TO DO:
From the first line of the material below through the line containing "8. License Agreement termination", print every line exactly as it stands, but no pictures.
Top of SOURCE INFORMATION
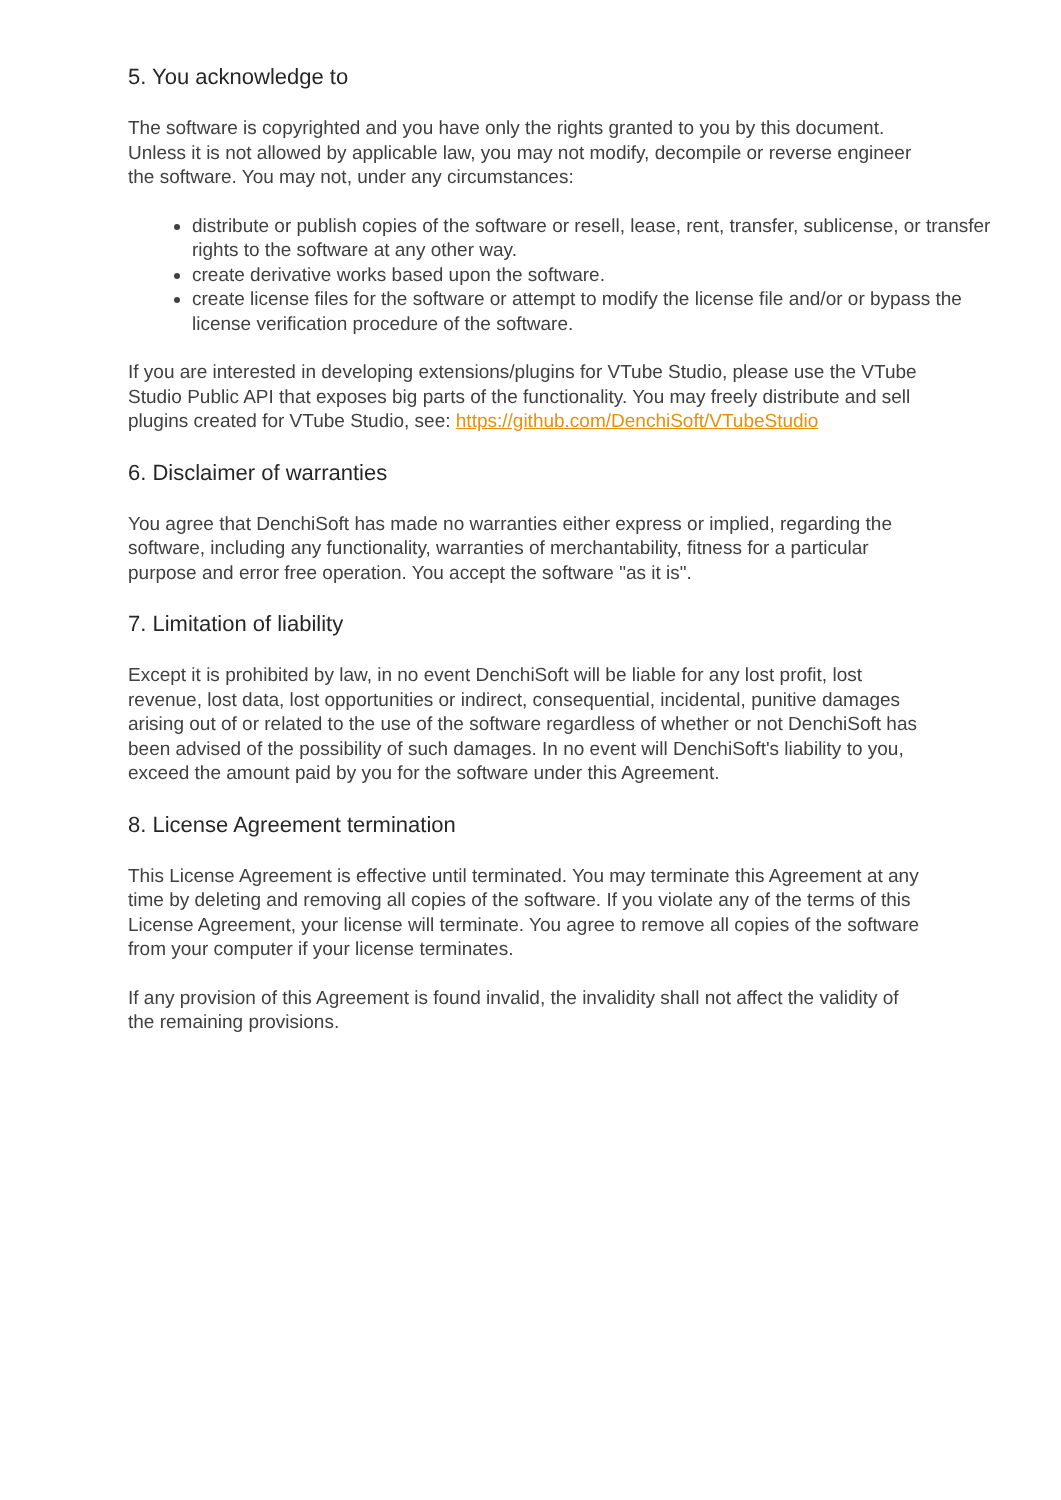5. You acknowledge to
The software is copyrighted and you have only the rights granted to you by this document. Unless it is not allowed by applicable law, you may not modify, decompile or reverse engineer the software. You may not, under any circumstances:
distribute or publish copies of the software or resell, lease, rent, transfer, sublicense, or transfer rights to the software at any other way.
create derivative works based upon the software.
create license files for the software or attempt to modify the license file and/or or bypass the license verification procedure of the software.
If you are interested in developing extensions/plugins for VTube Studio, please use the VTube Studio Public API that exposes big parts of the functionality. You may freely distribute and sell plugins created for VTube Studio, see: https://github.com/DenchiSoft/VTubeStudio
6. Disclaimer of warranties
You agree that DenchiSoft has made no warranties either express or implied, regarding the software, including any functionality, warranties of merchantability, fitness for a particular purpose and error free operation. You accept the software "as it is".
7. Limitation of liability
Except it is prohibited by law, in no event DenchiSoft will be liable for any lost profit, lost revenue, lost data, lost opportunities or indirect, consequential, incidental, punitive damages arising out of or related to the use of the software regardless of whether or not DenchiSoft has been advised of the possibility of such damages. In no event will DenchiSoft's liability to you, exceed the amount paid by you for the software under this Agreement.
8. License Agreement termination
This License Agreement is effective until terminated. You may terminate this Agreement at any time by deleting and removing all copies of the software. If you violate any of the terms of this License Agreement, your license will terminate. You agree to remove all copies of the software from your computer if your license terminates.
If any provision of this Agreement is found invalid, the invalidity shall not affect the validity of the remaining provisions.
Bottom of SOURCE INFORMATION
SOLVED EXERCISE:
5. You acknowledge to
The software is copyrighted and you have only the rights granted to you by this document. Unless it is not allowed by applicable law, you may not modify, decompile or reverse engineer the software. You may not, under any circumstances:
distribute or publish copies of the software or resell, lease, rent, transfer, sublicense, or transfer rights to the software at any other way.
create derivative works based upon the software.
create license files for the software or attempt to modify the license file and/or or bypass the license verification procedure of the software.
If you are interested in developing extensions/plugins for VTube Studio, please use the VTube Studio Public API that exposes big parts of the functionality. You may freely distribute and sell plugins created for VTube Studio, see: https://github.com/DenchiSoft/VTubeStudio
6. Disclaimer of warranties
You agree that DenchiSoft has made no warranties either express or implied, regarding the software, including any functionality, warranties of merchantability, fitness for a particular purpose and error free operation. You accept the software "as it is".
7. Limitation of liability
Except it is prohibited by law, in no event DenchiSoft will be liable for any lost profit, lost revenue, lost data, lost opportunities or indirect, consequential, incidental, punitive damages arising out of or related to the use of the software regardless of whether or not DenchiSoft has been advised of the possibility of such damages. In no event will DenchiSoft's liability to you, exceed the amount paid by you for the software under this Agreement.
8. License Agreement termination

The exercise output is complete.